Background: Breast cancer related lymphedema after axillary node dissection leads to decreased limb functionality and overall quality of life. While surgical options exist to treat lymphedema, lymphatic microsurgical preventing healing approach (LYMPHA) has been introduced as a preventive measure that can be performed during the primary surgery, thus avoiding the morbidity associated with lymphedema. In this study, we highlight details of the operative technique and our postoperative experience.

Methods: Patients with breast cancer undergoing axillary lymph node dissection (ALND) with complete or partial mastectomy were offered LYMPHA prior to surgery. Circumferential limb measurements and personalized body composition analysis using bioelectrical impedance software (InBody, Biospace Co., Seoul, South Korea) were performed pre and postoperatively. Intraoperatively, all patients underwent axillary reverse lymphatic mapping with indocyanine green (ICG) and lymphazurin. SPY-PHI fluorescence imaging system (Stryker, MI, USA) was used to visualize uptake of ICG into lymphatic channels in the arm and track drainage into the axilla. The plastic surgeon worked concurrently with the breast surgeon to identify arm lymphatics that drained into the excised lymph nodes. These cut lymphatics were preserved for lymphaticovenous anastomosis (LVA). At completion of each microanastomosis, ICG was visualized draining from the arm lymphatic through the recipient vein. Patient data including demographics, operative details, complications, and long-term outcomes were recorded.

Results: A retrospective review identified eleven patients who underwent complete or partial mastectomy with ALND and subsequent LYMPHA procedure by a single plastic surgeon over the span of 16 months. The average age and BMI were 54 years and 24 kg/m2, respectively. The number of LVAs performed in each patient ranged from one to four per axilla. Operating time ranged 32-95 minutes. All patients received postoperative radiation therapy. There were no surgical complications, and thus far no patients have developed lymphedema with an average follow up of 7 months. Three patients endorsed decreased shoulder range of motion postoperatively, managed by physical therapy. At clinic follow up, ICG and SPY angiography were used to confirm intact linear lymphatic conduits with uptake of ICG across the axilla.

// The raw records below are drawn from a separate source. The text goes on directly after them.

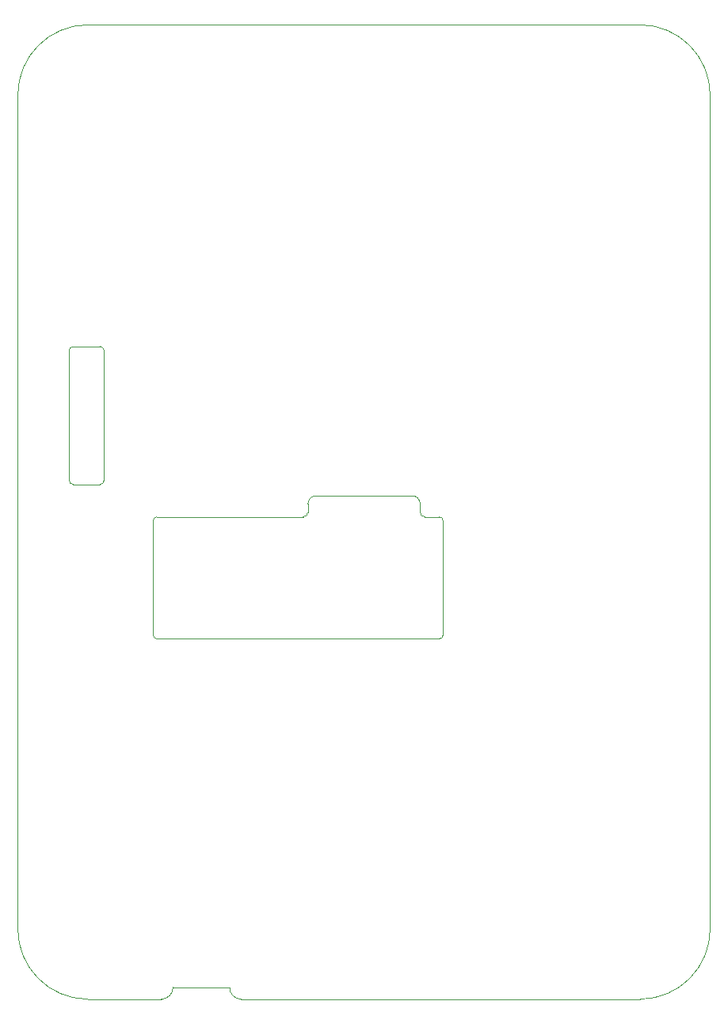
<source format=gbr>
%TF.GenerationSoftware,KiCad,Pcbnew,8.0.4*%
%TF.CreationDate,2024-08-09T22:29:50-04:00*%
%TF.ProjectId,beepy,62656570-792e-46b6-9963-61645f706362,rev?*%
%TF.SameCoordinates,Original*%
%TF.FileFunction,Profile,NP*%
%FSLAX46Y46*%
G04 Gerber Fmt 4.6, Leading zero omitted, Abs format (unit mm)*
G04 Created by KiCad (PCBNEW 8.0.4) date 2024-08-09 22:29:50*
%MOMM*%
%LPD*%
G01*
G04 APERTURE LIST*
%TA.AperFunction,Profile*%
%ADD10C,0.100000*%
%TD*%
G04 APERTURE END LIST*
D10*
X68545686Y-93329999D02*
G75*
G02*
X68945687Y-92929986I400014J-1D01*
G01*
X99540002Y-105524315D02*
G75*
G02*
X99140001Y-105924302I-400002J15D01*
G01*
X62890000Y-74740000D02*
G75*
G02*
X63290000Y-75140000I0J-400000D01*
G01*
X59990000Y-89440000D02*
G75*
G02*
X59590000Y-89040000I0J400000D01*
G01*
X99540002Y-105524315D02*
X99540001Y-93330000D01*
X97593553Y-92926447D02*
G75*
G02*
X97093553Y-92426447I47J500047D01*
G01*
X99140002Y-92929999D02*
G75*
G02*
X99540001Y-93330000I-2J-400001D01*
G01*
X97093553Y-92426447D02*
X97097105Y-91539888D01*
X85100112Y-91547105D02*
G75*
G02*
X85980000Y-90660013I883588J3505D01*
G01*
X70676117Y-143146117D02*
G75*
G02*
X69426117Y-144396117I-1250017J17D01*
G01*
X54090000Y-136900000D02*
X54090000Y-47900000D01*
X69426117Y-144396117D02*
X61590000Y-144400000D01*
X120590000Y-40400000D02*
X61590000Y-40400000D01*
X63290001Y-89040001D02*
G75*
G02*
X62890000Y-89440001I-400001J1D01*
G01*
X85096447Y-92426447D02*
G75*
G02*
X84596447Y-92926447I-500047J47D01*
G01*
X96210000Y-90660000D02*
X85980000Y-90660000D01*
X68545686Y-93329999D02*
X68545687Y-105524314D01*
X96210000Y-90660000D02*
G75*
G02*
X97097200Y-91539888I3600J-883600D01*
G01*
X120590000Y-144400000D02*
X77963883Y-144396117D01*
X62890000Y-74740000D02*
X60000000Y-74740000D01*
X63290000Y-75140000D02*
X63290000Y-89040000D01*
X76713883Y-143146117D02*
X70676117Y-143146117D01*
X62890000Y-89440000D02*
X59990000Y-89440000D01*
X99140002Y-92929999D02*
X97593553Y-92926447D01*
X68945686Y-105924315D02*
G75*
G02*
X68545685Y-105524314I14J400015D01*
G01*
X128090000Y-136900000D02*
G75*
G02*
X120590000Y-144400000I-7500000J0D01*
G01*
X120590000Y-40400000D02*
G75*
G02*
X128090000Y-47900000I0J-7500000D01*
G01*
X68945686Y-105924315D02*
X99140001Y-105924314D01*
X59590000Y-75140000D02*
G75*
G02*
X60000000Y-74740000I405000J-5000D01*
G01*
X54090000Y-47900000D02*
G75*
G02*
X61590000Y-40400000I7500000J0D01*
G01*
X128090000Y-47900000D02*
X128090000Y-136900000D01*
X61590000Y-144400000D02*
G75*
G02*
X54090000Y-136900000I0J7500000D01*
G01*
X77963883Y-144396117D02*
G75*
G02*
X76713883Y-143146117I17J1250017D01*
G01*
X85100112Y-91547105D02*
X85096447Y-92426447D01*
X59590000Y-75140000D02*
X59590000Y-89040000D01*
X84596447Y-92926447D02*
X68945687Y-92930000D01*
M02*

</source>
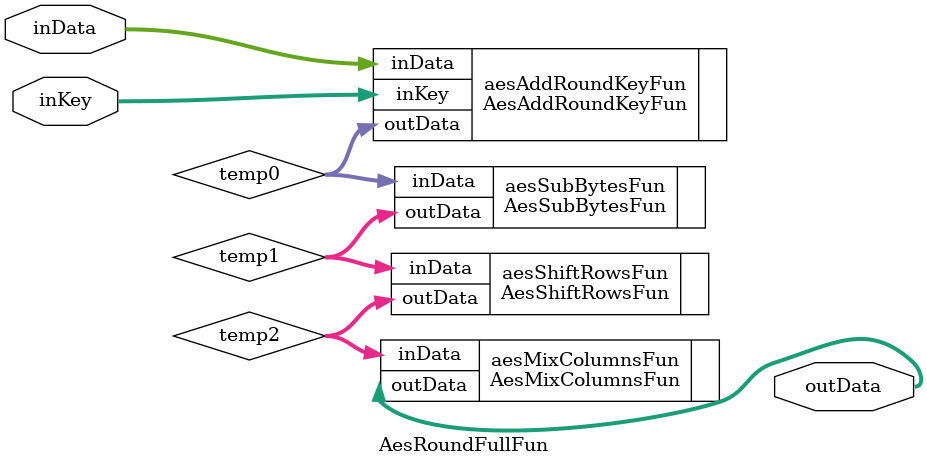
<source format=v>
module AesRoundFullFun (
	input	wire	[127:0]	inData,	
    input	wire	[127:0]	inKey,	
	output	wire	[127:0]	outData 
);    
	
wire [127:0] temp0;
wire [127:0] temp1;
wire [127:0] temp2;
	
AesAddRoundKeyFun 	aesAddRoundKeyFun 	(.inData(inData), .inKey(inKey), .outData(temp0));
AesSubBytesFun 		aesSubBytesFun 		(.inData(temp0), .outData(temp1));
AesShiftRowsFun 	aesShiftRowsFun		(.inData(temp1), .outData(temp2));
AesMixColumnsFun	aesMixColumnsFun	(.inData(temp2), .outData(outData));

endmodule 
</source>
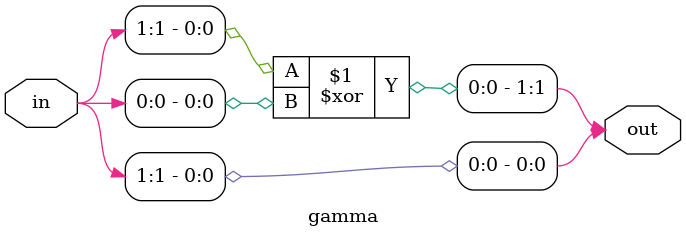
<source format=v>
module gamma(in,out);
 input [1:0]in; 
 output [1:0]out;
 
  assign out[0]=in[1];
   assign out[1]=(in[1] ^ in[0]);
   endmodule
	
</source>
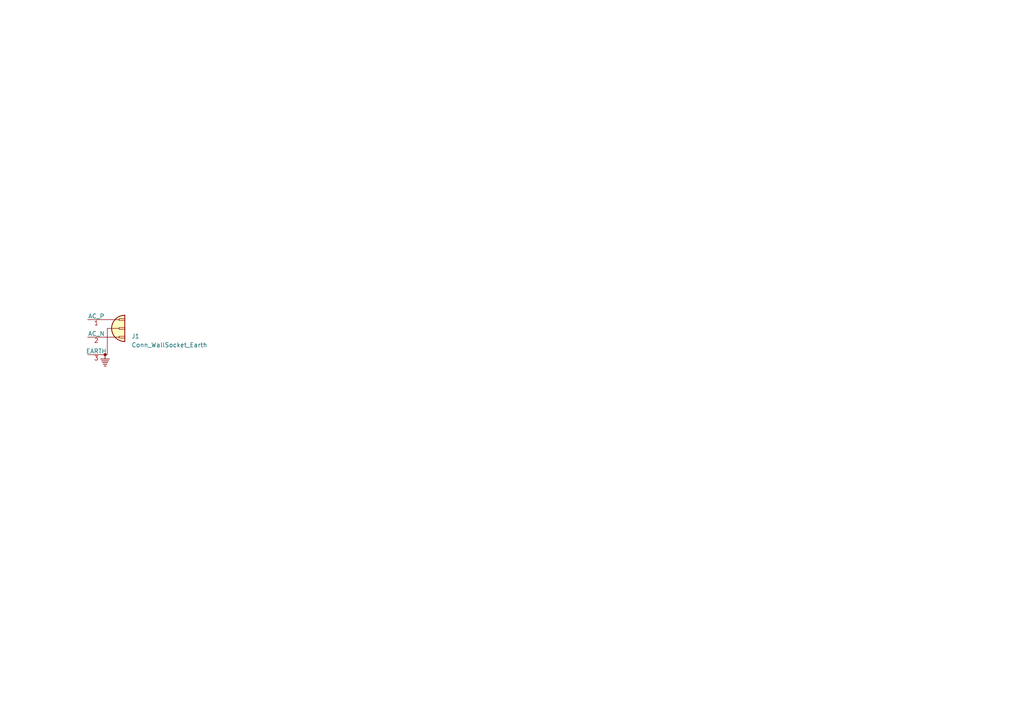
<source format=kicad_sch>
(kicad_sch
	(version 20231120)
	(generator "eeschema")
	(generator_version "8.0")
	(uuid "141c7276-3227-4f9d-8c6a-07c9642f3c46")
	(paper "A4")
	
	(symbol
		(lib_id "Connector:Conn_WallSocket_Earth")
		(at 30.48 97.79 0)
		(unit 1)
		(exclude_from_sim no)
		(in_bom yes)
		(on_board yes)
		(dnp no)
		(fields_autoplaced yes)
		(uuid "0a534ea4-ecbf-4fa2-8f6b-806f2e4486db")
		(property "Reference" "J1"
			(at 38.1 97.5232 0)
			(effects
				(font
					(size 1.27 1.27)
				)
				(justify left)
			)
		)
		(property "Value" "Conn_WallSocket_Earth"
			(at 38.1 100.0632 0)
			(effects
				(font
					(size 1.27 1.27)
				)
				(justify left)
			)
		)
		(property "Footprint" ""
			(at 22.86 95.25 0)
			(effects
				(font
					(size 1.27 1.27)
				)
				(hide yes)
			)
		)
		(property "Datasheet" "~"
			(at 22.86 95.25 0)
			(effects
				(font
					(size 1.27 1.27)
				)
				(hide yes)
			)
		)
		(property "Description" "3-pin german wall socket, with Earth wire (110VAC, 220VAC)"
			(at 30.48 97.79 0)
			(effects
				(font
					(size 1.27 1.27)
				)
				(hide yes)
			)
		)
		(pin "3"
			(uuid "8af3b248-eb44-48c0-9a56-01edb1f82798")
		)
		(pin "1"
			(uuid "65ea61a6-f8f2-4ede-a36c-e55c34faf9ef")
		)
		(pin "2"
			(uuid "c69d8e7e-57e4-42e2-81c3-2bd0807c1756")
		)
		(instances
			(project ""
				(path "/141c7276-3227-4f9d-8c6a-07c9642f3c46"
					(reference "J1")
					(unit 1)
				)
			)
		)
	)
	(sheet_instances
		(path "/"
			(page "1")
		)
	)
)

</source>
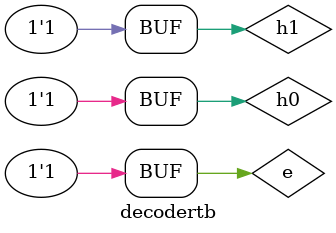
<source format=v>
`timescale 1ns/1ns
`include "decoder.v"

module decodertb (
    
);
    reg e,h0,h1;
    wire u0,u1,u2,u3;

    decoder uut(e,h0,h1,u0,u1,u2,u3);

    initial begin
        $dumpfile("decodertb.vcd");
        $dumpvars(0,decodertb);

        e=0;h0=1;h1=1;
        #30;
        e=1;h0=0;h1=0;
        #30;
        e=1;h0=1;h1=0;
        #30;
        e=1;h0=0;h1=1;
        #30;
        e=1;h0=1;h1=1;
        #30;

        $display("Compiled Successfully");

    end
endmodule
</source>
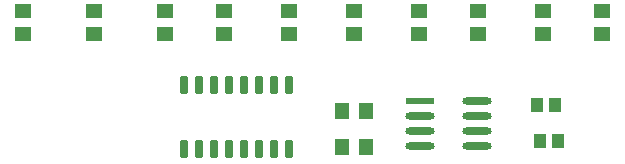
<source format=gtp>
G04*
G04 #@! TF.GenerationSoftware,Altium Limited,Altium Designer,24.5.2 (23)*
G04*
G04 Layer_Color=8421504*
%FSLAX44Y44*%
%MOMM*%
G71*
G04*
G04 #@! TF.SameCoordinates,DE00AD7B-9573-4419-8703-1480E7219BD1*
G04*
G04*
G04 #@! TF.FilePolarity,Positive*
G04*
G01*
G75*
%ADD14R,2.4692X0.6221*%
G04:AMPARAMS|DCode=15|XSize=2.4692mm|YSize=0.6221mm|CornerRadius=0.3111mm|HoleSize=0mm|Usage=FLASHONLY|Rotation=0.000|XOffset=0mm|YOffset=0mm|HoleType=Round|Shape=RoundedRectangle|*
%AMROUNDEDRECTD15*
21,1,2.4692,0.0000,0,0,0.0*
21,1,1.8470,0.6221,0,0,0.0*
1,1,0.6221,0.9235,0.0000*
1,1,0.6221,-0.9235,0.0000*
1,1,0.6221,-0.9235,0.0000*
1,1,0.6221,0.9235,0.0000*
%
%ADD15ROUNDEDRECTD15*%
%ADD16R,1.0000X1.3000*%
%ADD17R,1.2000X1.4500*%
%ADD18R,1.4500X1.2000*%
G04:AMPARAMS|DCode=19|XSize=0.6mm|YSize=1.45mm|CornerRadius=0.051mm|HoleSize=0mm|Usage=FLASHONLY|Rotation=0.000|XOffset=0mm|YOffset=0mm|HoleType=Round|Shape=RoundedRectangle|*
%AMROUNDEDRECTD19*
21,1,0.6000,1.3480,0,0,0.0*
21,1,0.4980,1.4500,0,0,0.0*
1,1,0.1020,0.2490,-0.6740*
1,1,0.1020,-0.2490,-0.6740*
1,1,0.1020,-0.2490,0.6740*
1,1,0.1020,0.2490,0.6740*
%
%ADD19ROUNDEDRECTD19*%
D14*
X415864Y79050D02*
D03*
D15*
Y66350D02*
D03*
Y53650D02*
D03*
Y40950D02*
D03*
X464136D02*
D03*
Y53650D02*
D03*
Y66350D02*
D03*
Y79050D02*
D03*
D16*
X517500Y45000D02*
D03*
X532500D02*
D03*
X515000Y75000D02*
D03*
X530000D02*
D03*
D17*
X350000Y70000D02*
D03*
X370000D02*
D03*
X350000Y40000D02*
D03*
X370000D02*
D03*
D18*
X570000Y135000D02*
D03*
Y155000D02*
D03*
X520000Y135000D02*
D03*
Y155000D02*
D03*
X465000Y135000D02*
D03*
Y155000D02*
D03*
X415000Y135000D02*
D03*
Y155000D02*
D03*
X360000Y135000D02*
D03*
Y155000D02*
D03*
X305000Y135000D02*
D03*
Y155000D02*
D03*
X250000Y135000D02*
D03*
Y155000D02*
D03*
X200000Y135000D02*
D03*
Y155000D02*
D03*
X140000Y135000D02*
D03*
Y155000D02*
D03*
X80000Y135000D02*
D03*
Y155000D02*
D03*
D19*
X215550Y37750D02*
D03*
X228250D02*
D03*
X240950D02*
D03*
X253650D02*
D03*
X266350D02*
D03*
X279050D02*
D03*
X291750D02*
D03*
X304450D02*
D03*
X215550Y92250D02*
D03*
X228250D02*
D03*
X240950D02*
D03*
X253650D02*
D03*
X266350D02*
D03*
X279050D02*
D03*
X291750D02*
D03*
X304450D02*
D03*
M02*

</source>
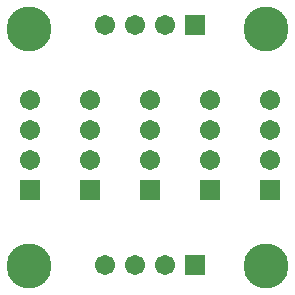
<source format=gbs>
G04 Layer_Color=16711935*
%FSLAX44Y44*%
%MOMM*%
G71*
G01*
G75*
%ADD20C,3.8032*%
%ADD21R,1.7032X1.7032*%
%ADD22C,1.7032*%
%ADD23R,1.7032X1.7032*%
D20*
X25000Y225000D02*
D03*
X225000D02*
D03*
Y25000D02*
D03*
X25000D02*
D03*
D21*
X228600Y88900D02*
D03*
X177800D02*
D03*
X127000D02*
D03*
X76200D02*
D03*
X25400D02*
D03*
D22*
X228600Y114300D02*
D03*
Y139700D02*
D03*
Y165100D02*
D03*
X177800Y114300D02*
D03*
Y139700D02*
D03*
Y165100D02*
D03*
X127000Y114300D02*
D03*
Y139700D02*
D03*
Y165100D02*
D03*
X139700Y25400D02*
D03*
X114300D02*
D03*
X88900D02*
D03*
X76200Y114300D02*
D03*
Y139700D02*
D03*
Y165100D02*
D03*
X139700Y228600D02*
D03*
X114300D02*
D03*
X88900D02*
D03*
X25400Y114300D02*
D03*
Y139700D02*
D03*
Y165100D02*
D03*
D23*
X165100Y25400D02*
D03*
Y228600D02*
D03*
M02*

</source>
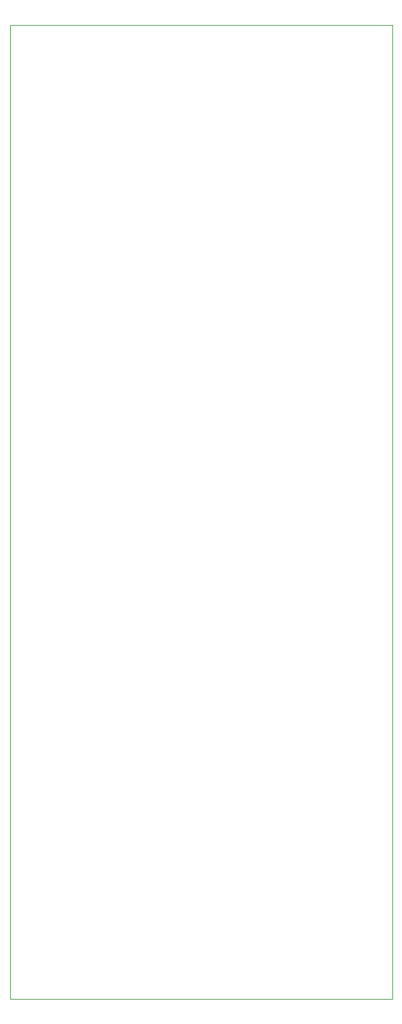
<source format=gbr>
%TF.GenerationSoftware,KiCad,Pcbnew,7.0.6*%
%TF.CreationDate,2023-07-23T13:51:40-05:00*%
%TF.ProjectId,ssi2131_ref,73736932-3133-4315-9f72-65662e6b6963,rev?*%
%TF.SameCoordinates,Original*%
%TF.FileFunction,Profile,NP*%
%FSLAX46Y46*%
G04 Gerber Fmt 4.6, Leading zero omitted, Abs format (unit mm)*
G04 Created by KiCad (PCBNEW 7.0.6) date 2023-07-23 13:51:40*
%MOMM*%
%LPD*%
G01*
G04 APERTURE LIST*
%TA.AperFunction,Profile*%
%ADD10C,0.100000*%
%TD*%
G04 APERTURE END LIST*
D10*
X122030000Y-26663000D02*
X172530000Y-26663000D01*
X172530000Y-155163000D01*
X122030000Y-155163000D01*
X122030000Y-26663000D01*
M02*

</source>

Conclusion: This study supports LYMPHA as a feasible and effective method for lymphedema prevention. It highlights the use of ICG and SPY angiography both intraoperatively and at follow up to confirm adequate lymphatic flow through the anastomoses. Early results at our institution remain promising, and long-term data will further determine its utility. In the future, it has the potential to become routine as an adjunct procedure to axillary dissection for breast cancer patients.